**WORK REQUIRED:** Copy out in full every line of the records below that contains the string "local".

──────

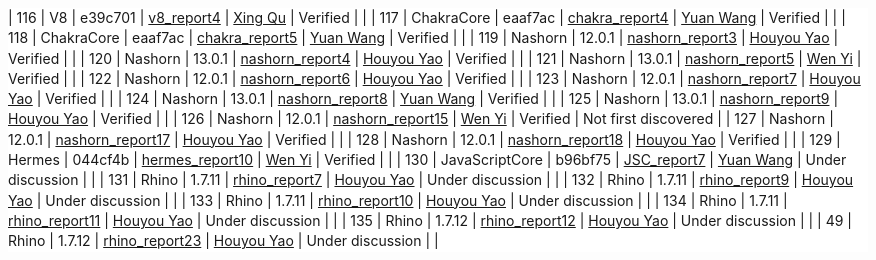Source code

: | 116  | V8             | e39c701                 | [v8_report4](https://bugs.chromium.org/p/v8/issues/detail?id=10589) | [Xing Qu](https://github.com/QuXing9)                        | Verified               |                                                              |
| 117  | ChakraCore     | eaaf7ac                 | [chakra_report4](https://github.com/microsoft/ChakraCore/issues/6383) | [Yuan Wang](https://github.com/YuanWangC)                    | Verified               |                                                              |
| 118  | ChakraCore     | eaaf7ac                 | [chakra_report5](https://github.com/microsoft/ChakraCore/issues/6342) | [Yuan Wang](https://github.com/YuanWangC)                    | Verified               |                                                              |
| 119  | Nashorn        | 12.0.1                  | [nashorn_report3](https://bugs.java.com/bugdatabase/view_bug.do?bug_id=JDK-8227682) | [Houyou Yao](https://github.com/YaoHouyou)                   | Verified               |                                                              |
| 120  | Nashorn        | 13.0.1                  | [nashorn_report4](https://bugs.java.com/bugdatabase/view_bug.do?bug_id=JDK-8240298) | [Houyou Yao](https://github.com/YaoHouyou)                   | Verified               |                                                              |
| 121  | Nashorn        | 13.0.1                  | [nashorn_report5](https://bugs.java.com/bugdatabase/view_bug.do?bug_id=JDK-8240299) | [Wen Yi](https://github.com/YiWen-y)                         | Verified               |                                                              |
| 122  | Nashorn        | 12.0.1                  | [nashorn_report6](https://bugs.java.com/bugdatabase/view_bug.do?bug_id=JDK-8227681) | [Houyou Yao](https://github.com/YaoHouyou)                   | Verified               |                                                              |
| 123  | Nashorn        | 12.0.1                  | [nashorn_report7](https://bugs.java.com/bugdatabase/view_bug.do?bug_id=JDK-8227428) | [Houyou Yao](https://github.com/YaoHouyou)                   | Verified               |                                                              |
| 124  | Nashorn        | 13.0.1                  | [nashorn_report8](https://bugs.java.com/bugdatabase/view_bug.do?bug_id=8235328) | [Yuan Wang](https://github.com/YuanWangC)                    | Verified               |                                                              |
| 125  | Nashorn        | 13.0.1                  | [nashorn_report9](https://bugs.java.com/bugdatabase/view_bug.do?bug_id=JDK-8242340) | [Houyou Yao](https://github.com/YaoHouyou)                   | Verified               |                                                              |
| 126  | Nashorn        | 12.0.1                  | [nashorn_report15](local-bugs/nashorn/No.126.png)          | [Wen Yi](https://github.com/YiWen-y)                         | Verified               | Not first discovered                                         |
| 127  | Nashorn        | 12.0.1                  | [nashorn_report17](https://bugs.java.com/bugdatabase/view_bug.do?bug_id=JDK-8226554) | [Houyou Yao](https://github.com/YaoHouyou)                   | Verified               |                                                              |
| 128  | Nashorn        | 12.0.1                  | [nashorn_report18](https://bugs.java.com/bugdatabase/view_bug.do?bug_id=JDK-8226652) | [Houyou Yao](https://github.com/YaoHouyou)                   | Verified               |                                                              |
| 129  | Hermes         | 044cf4b                 | [hermes_report10](https://github.com/facebook/hermes/issues/165) | [Wen Yi](https://github.com/YiWen-y)                         | Verified               |                                                              |
| 130  | JavaScriptCore | b96bf75                 | [JSC_report7](https://bugs.webkit.org/show_bug.cgi?id=205498) | [Yuan Wang](https://github.com/YuanWangC)                    | Under discussion       |                                                              |
| 131  | Rhino          | 1.7.11                  | [rhino_report7](https://github.com/mozilla/rhino/issues/612) | [Houyou Yao](https://github.com/YaoHouyou)                   | Under discussion       |                                                              |
| 132  | Rhino          | 1.7.11                  | [rhino_report9](https://github.com/mozilla/rhino/issues/575) | [Houyou Yao](https://github.com/YaoHouyou)                   | Under discussion       |                                                              |
| 133  | Rhino          | 1.7.11                  | [rhino_report10](https://github.com/mozilla/rhino/issues/580) | [Houyou Yao](https://github.com/YaoHouyou)                   | Under discussion       |                                                              |
| 134  | Rhino          | 1.7.11                  | [rhino_report11](https://github.com/mozilla/rhino/issues/571) | [Houyou Yao](https://github.com/YaoHouyou)                   | Under discussion       |                                                              |
| 135  | Rhino          | 1.7.12                  | [rhino_report12](https://github.com/mozilla/rhino/issues/667) | [Houyou Yao](https://github.com/YaoHouyou)                   | Under discussion       |                                                              |
| 49   | Rhino          | 1.7.12                  | [rhino_report23](https://github.com/mozilla/rhino/issues/687) | [Houyou Yao](https://github.com/YaoHouyou)                   | Under discussion       |                                                              |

──────

**EXERCISE ANSWER:**
| 126  | Nashorn        | 12.0.1                  | [nashorn_report15](local-bugs/nashorn/No.126.png)          | [Wen Yi](https://github.com/YiWen-y)                         | Verified               | Not first discovered                                         |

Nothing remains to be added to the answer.